The materials also blend with the various shapes in the surrounding area. Viewed from afar the form appears as a mass of black slate. An abstract object which smoothes its contact with the pedestrian through a cedar wood base. The traditional order of a stone base and lightweight construction frame are reversed to achieve a closer and warmer contact.
Inside, the building is divided into two parts according to use: the office area and the sports area which includes the Fronton court and the Trinquete. The sporty interior space is constructed as an articulation of large empty spaces generated by the structure of the spectator stands. The interior space is a continuous and open space ranging sequentially from the compression of the corridors to the expanded areas designed for congregation and sport. An interior landscape has been created replete with visual and spatial connections. A fluid and porous internal space with divisions that are hardly perceptible and yet manage nevertheless to segment different uses of space.
The elevation differences between the two ends of the plot are exploited to separate the entrances and define the internal walkway layout. From the South access is gained to the offices of the Sporting Federations of Biscay via the pedestrian street and from the North, and on an upper level the Fronton and the Trinquete can be reached via a main square that continues inside the building and becomes a large indoor public courtyard. Access is below the level of Fronton and beyond it unfolds the great space of the Fronton. From the entrance, it is seen halfway up with the rows of spectator stands extending down towards the pitch and reaching up through its blind concrete walls of concrete that enclose the playing field and support the support the roof which illuminates the space.

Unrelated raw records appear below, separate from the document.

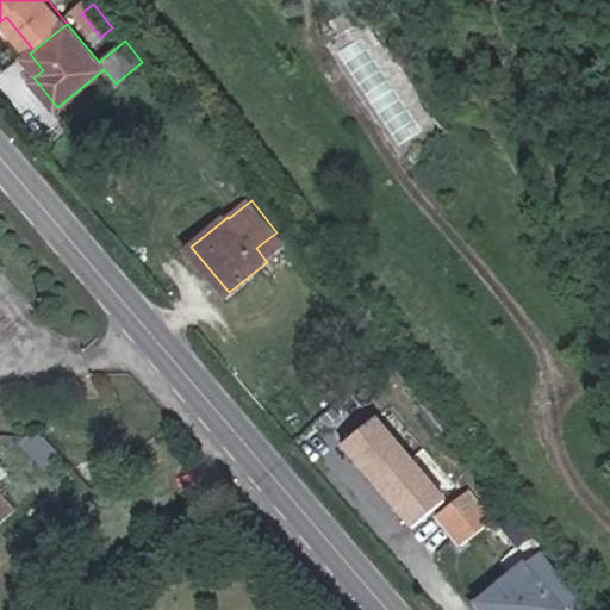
[(411,528),(448,497),(373,414),(337,444),(411,528)]
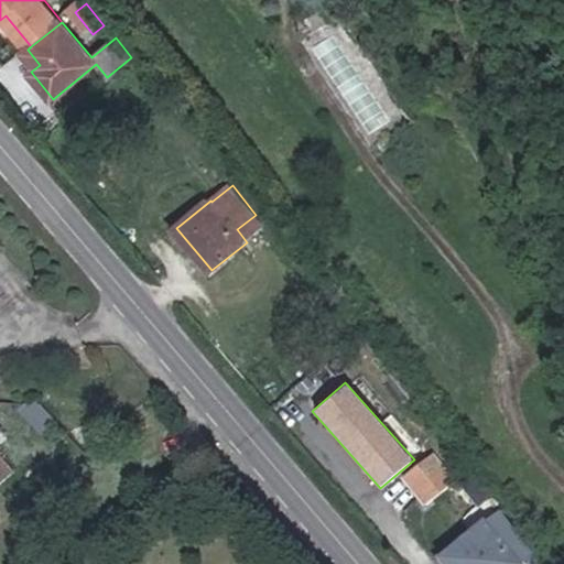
[(20,466),(0,444),(0,484),(0,485),(20,466)]
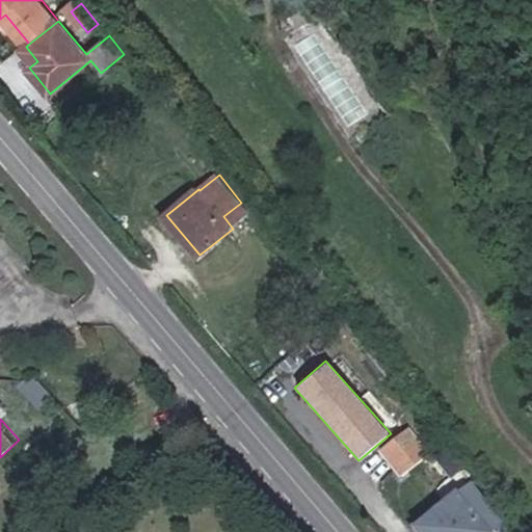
[(399,476),(432,453),(410,423),(378,446),(399,476)]
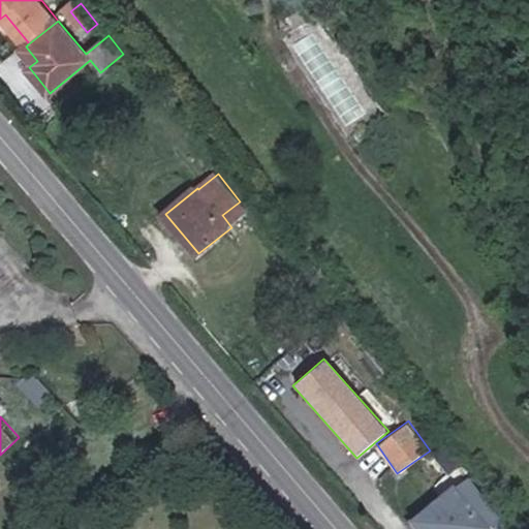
[(491,528),(498,524),(463,483),(419,519),(427,528),(491,528)]
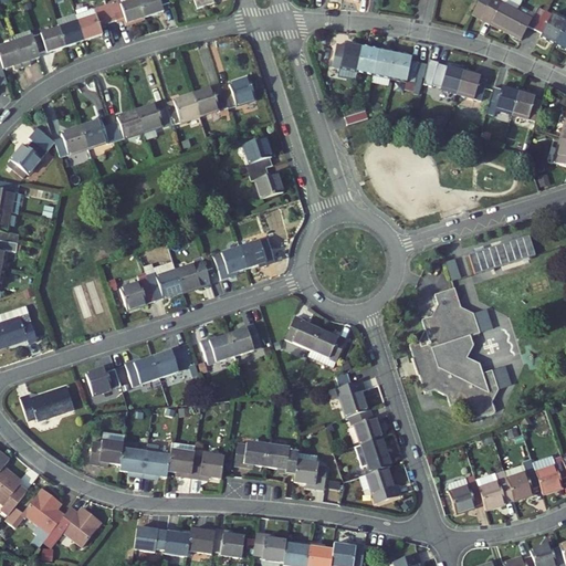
[(145,18),(138,0),(137,0),(121,6),(119,1),(111,4),(116,22),(125,19),(127,23),(145,18)]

The large mass, the space and the natural lighting evoke the sensation of being in one of the first outdoor playing fields. The skylight solution allows for a lot of light to enter, but it also focuses it on the playing area leaving the spectator on a different level that gradually ends up in darkness such that the sport area gains a kind of "theatrical effect". Both the Trinquete and the Fronton have their own lighting solutions that are intimately linked to their intrinsic spatial and structural forms, emphasizing their depth and verticality.
The space is strictly defined by the structure which consists of a series of concrete walls and shielding pillars that are supporting surfaces of steps which in turn are superimposed upon each other. On the enclosing perimeter walls rests the metallic roof structure comprising wide-edged steel trusses. The solidness bears the great lights that cover them, but also defines the deep skylights they support and give form to the space they cover. The rhythm/pattern that arises in the structure enables the installations to be concentrated in the narrow bands and the natural daylight in the wide ones.
At the southern end of the building, with independent access, is an area of offices which is connected with the rest of the interior via a service bay. Light enters the building through deep vertical shafts whose form protects them from direct sunlight. The resulting layout of the office floors is that of a trident where each bay receives lighting from two angles. A large functional surface area is gained from a compact form, avoiding the appearance of very recessed areas of work whilst preserving the overall shape of the building. These perforations on the solid mass that the building comprises, besides illuminating and intentionally ambiguously playing with the building’s scale, also allow the game to emit its light at night. The presence of this blind object, with its solid and stony mass, from which light seeps via holes from of its hollow interior, gives a sense of the activity within. It is an urban experience at the city’s limits.